Wir stellen uns die englische Gesellschaft des 18. Jahrhunderts immer gerne so vor wie auf dem Bild von Mr und Mrs Andrews (links) von Gainsborough. Wir sollten sie uns vielleicht besser so vorstellen, wie sie uns auf den Bildern von Hogarth entgegentritt: ordinär, lüstern, hinterlistig und verschlagen. Es ist für Angelika Kauffmann nur von Vorteil, wenn sie nach ihrer Heirat mit dem Maler Antonio Zucchi London verlässt und nach Venedig zieht. Der so schwer liebeskranke

Nathaniel Dance heiratet eine reiche Witwe, wird Baronet und kauft sich ein großes Landhaus. Und gibt das Malen auf. Er schenkt Gilbert Stuart seine ganzen Malutensilien.

Die Londoner Jahre, die unglückliche Heirat mit dem schwedischen Heiratsschwindler, die ständigen Verleumdungen (wie zum Beispiel diese Karikatur The Paintress of Macaronis), haben ihre Spuren hinterlassen. Die Malerin wird sich nicht mehr wirklich weiterentwickeln. Sie wird nicht einsam und verlassen sein wie diese von Theseus verlassene Ariadne, sie wird mit Goethe befreundet sein, aber in ihrer Kunst lebt sie von ihrem alten Ruhm. Ihre Begräbnis wird von Antonio Canova zu einem prunkvollen Staatsbegräbnis gestaltet, und man hat sie bis heute nicht vergessen.

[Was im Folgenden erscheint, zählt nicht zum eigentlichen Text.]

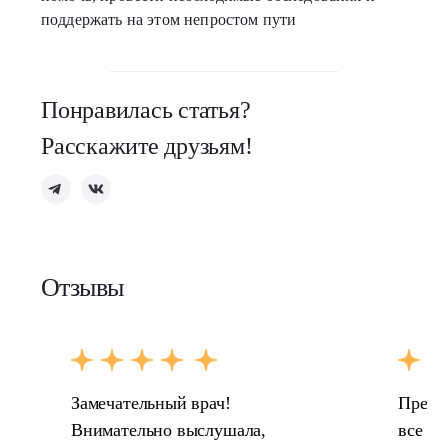
поддержать на этом непростом пути
Понравилась статья?
Расскажите друзьям!
Отзывы
Замечательный врач!
Прекр
Внимательно выслушала,
все и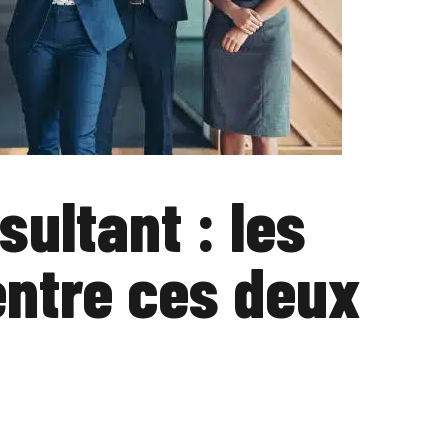
ultant : les
entre ces deux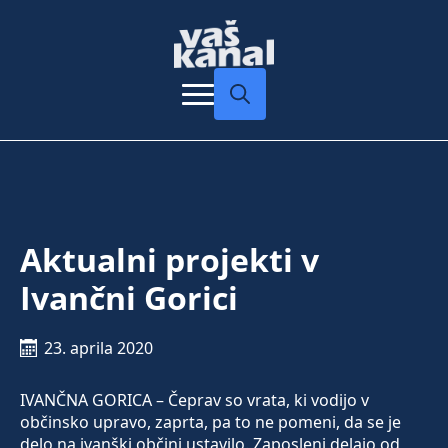
Search
for:
Aktualni projekti v
Ivančni Gorici
23. aprila 2020
IVANČNA GORICA – Čeprav so vrata, ki vodijo v
občinsko upravo, zaprta, pa to ne pomeni, da se je
delo na ivanški občini ustavilo. Zaposleni delajo od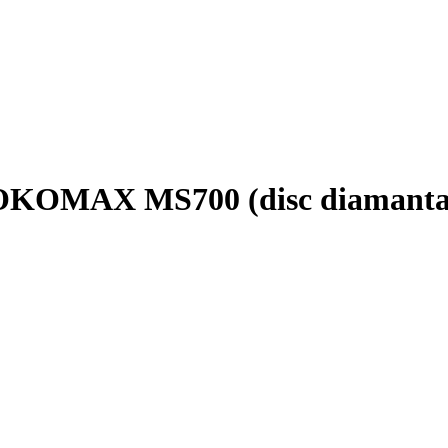
ROKOMAX MS700 (disc diamanta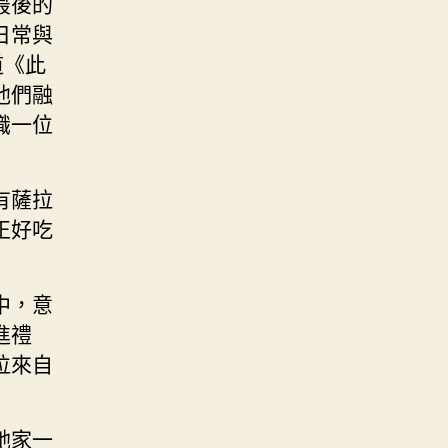
最後的
日常與
道《此
他們融
識一位
有薩拉
正好吃
中，意
進禮
位來自
她家一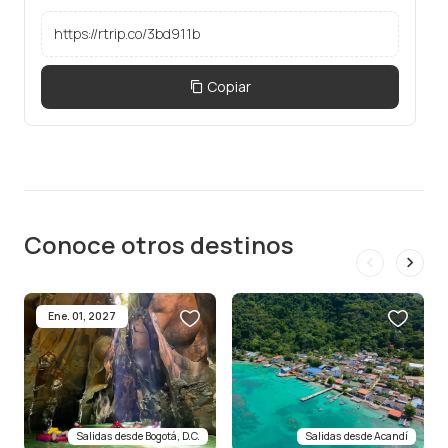
Copiar
Conoce otros destinos
Ene. 01, 2027
Salidas desde
Bogotá, D.C.
Salidas desde
Acandí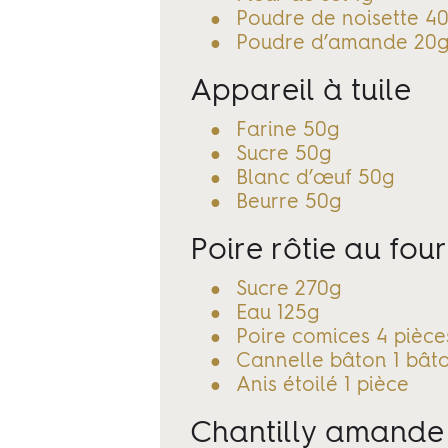
Poudre de noisette 4
Poudre d’amande 20
Appareil à tuile
Farine 50g
Sucre 50g
Blanc d’œuf 50g
Beurre 50g
Poire rôtie au four
Sucre 270g
Eau 125g
Poire comices 4 pièce
Cannelle bâton 1 bât
Anis étoilé 1 pièce
Chantilly amande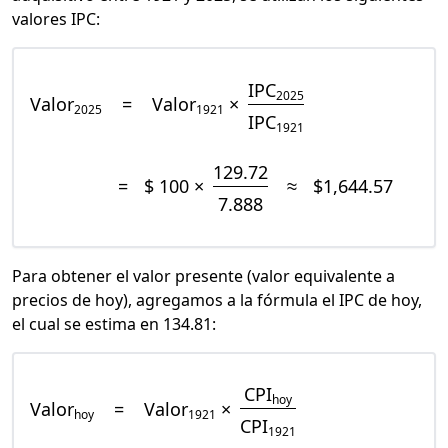
valores IPC:
IPC
2025
Valor
=
Valor
×
2025
1921
IPC
1921
129.72
=
$ 100 ×
≈
$1,644.57
7.888
Para obtener el valor presente (valor equivalente a
precios de hoy), agregamos a la fórmula el IPC de hoy,
el cual se estima en 134.81:
CPI
hoy
Valor
=
Valor
×
hoy
1921
CPI
1921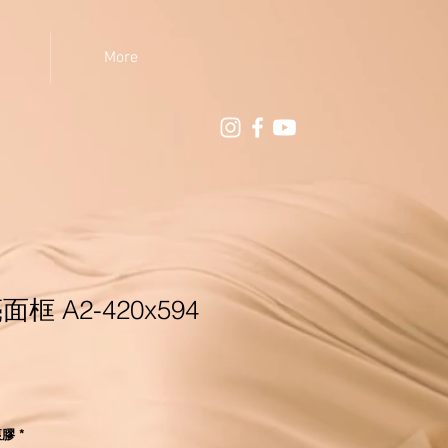
More
框 A2-420x594
痕膠
*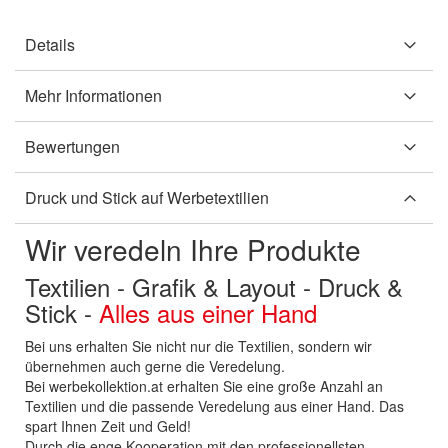
Details
Mehr Informationen
Bewertungen
Druck und Stick auf Werbetextilien
Wir veredeln Ihre Produkte
Textilien - Grafik & Layout - Druck &
Stick -
Alles aus einer Hand
Bei uns erhalten Sie nicht nur die Textilien, sondern wir
übernehmen auch gerne die Veredelung.
Bei werbekollektion.at erhalten Sie eine große Anzahl an
Textilien und die passende Veredelung aus einer Hand. Das
spart Ihnen Zeit und Geld!
Durch die enge Kooperation mit den professionellsten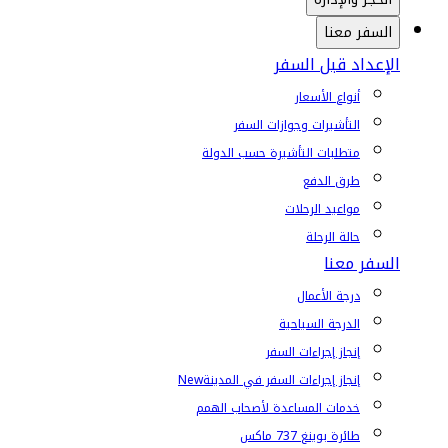
السفر معنا
الإعداد قبل السفر
أنواع الأسعار
التأشيرات وجوازات السفر
متطلبات التأشيرة حسب الدولة
طرق الدفع
مواعيد الرحلات
حالة الرحلة
السفر معنا
درجة الأعمال
الدرجة السياحية
إنجاز إجراءات السفر
إنجاز إجراءات السفر في المدينة
New
خدمات المساعدة لأصحاب الهمم
طائرة بوينغ 737 ماكس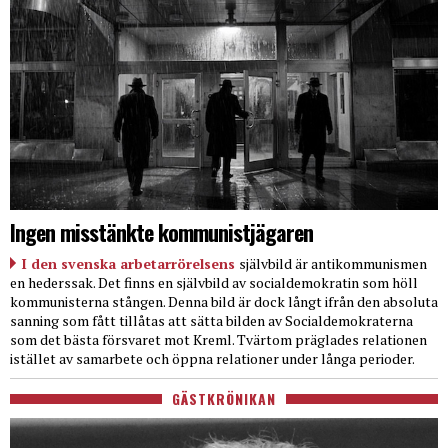
Ingen misstänkte kommunistjägaren
I den svenska arbetarrörelsens
självbild är antikommunismen
en hederssak. Det finns en självbild av socialdemokratin som höll
kommunisterna stången. Denna bild är dock långt ifrån den absoluta
sanning som fått tillåtas att sätta bilden av Socialdemokraterna
som det bästa försvaret mot Kreml. Tvärtom präglades relationen
istället av samarbete och öppna relationer under långa perioder.
GÄSTKRÖNIKAN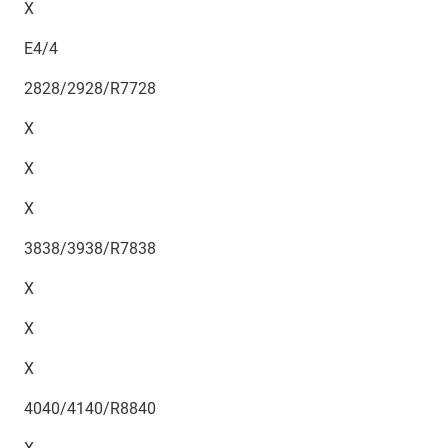
X
E4/4
2828/2928/R7728
X
X
X
3838/3938/R7838
X
X
X
4040/4140/R8840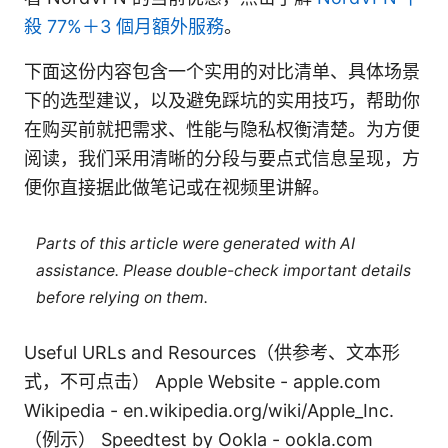
殺 77%＋3 個月額外服務
。
下面这份内容包含一个实用的对比清单、具体场景
下的选型建议，以及避免踩坑的实用技巧，帮助你
在购买前就把需求、性能与隐私权衡清楚。为方便
阅读，我们采用清晰的分段与要点式信息呈现，方
便你直接据此做笔记或在视频里讲解。
Parts of this article were generated with AI
assistance. Please double-check important details
before relying on them.
Useful URLs and Resources（供参考、文本形
式，不可点击） Apple Website - apple.com
Wikipedia - en.wikipedia.org/wiki/Apple_Inc.
（例示） Speedtest by Ookla - ookla.com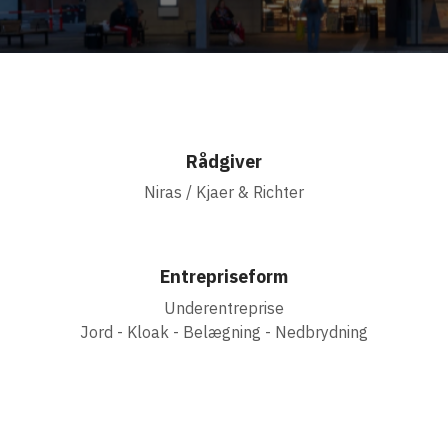
Rådgiver
Niras / Kjaer & Richter
Entrepriseform
Underentreprise
Jord - Kloak - Belægning - Nedbrydning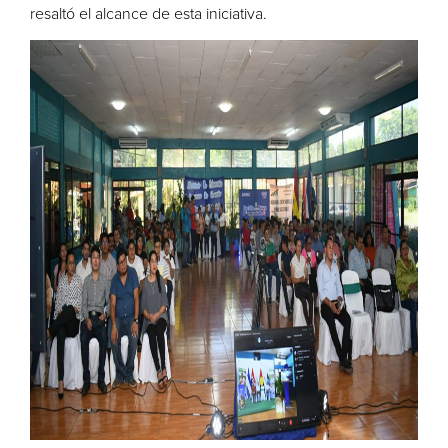
resaltó el alcance de esta iniciativa.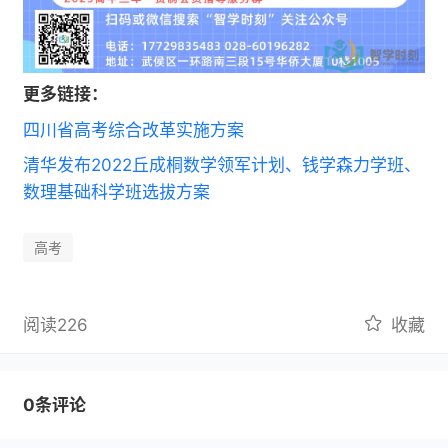
更多链接：
四川省高考综合改革实施方案
清华发布2022丘成桐数学领军计划、钱学森力学班、
数理基础科学班选拔方案
高考
阅读226
收藏
0条评论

Die letzte große Angelika Kauffmann Ausstellung fand 1998 in Düsseldorf statt, und da Götz damals aus Düsseldorf den Katalog mitgebracht hat, bin ich natürlich bestens informiert. Der sehr gute Katalog, den man noch antiquarisch finden kann, wurde von Bettina Baumgärtel herausgegeben, die zuvor mit der Dissertation Angelika Kauffmann (1741-1807): Bedingungen weiblicher Kreativität in der Malerei des 18. Jahrhunderts hervorgetreten war. Ich lese bei Katalogen zuerst immer die Fußnoten, zugegeben eine déformation professionnelle, und so ist mir ein kurioser kleiner Fehler nicht entgangen: Benjamin West war mit keiner Miss Sewel verlobt. Die Frau, die West zwei Jahre nach der Begegnung mit den jungen Angelika heirate, hieß Elizabeth Shewell.

Angelika Kauffmann wurde heute vor 270 Jahren geboren. Das Selbstbildnis oben zeigt sie am Scheideweg zwischen Musik und Malerei. Was wäre aus ihr geworden, wenn sie eine Operndiva geworden wäre?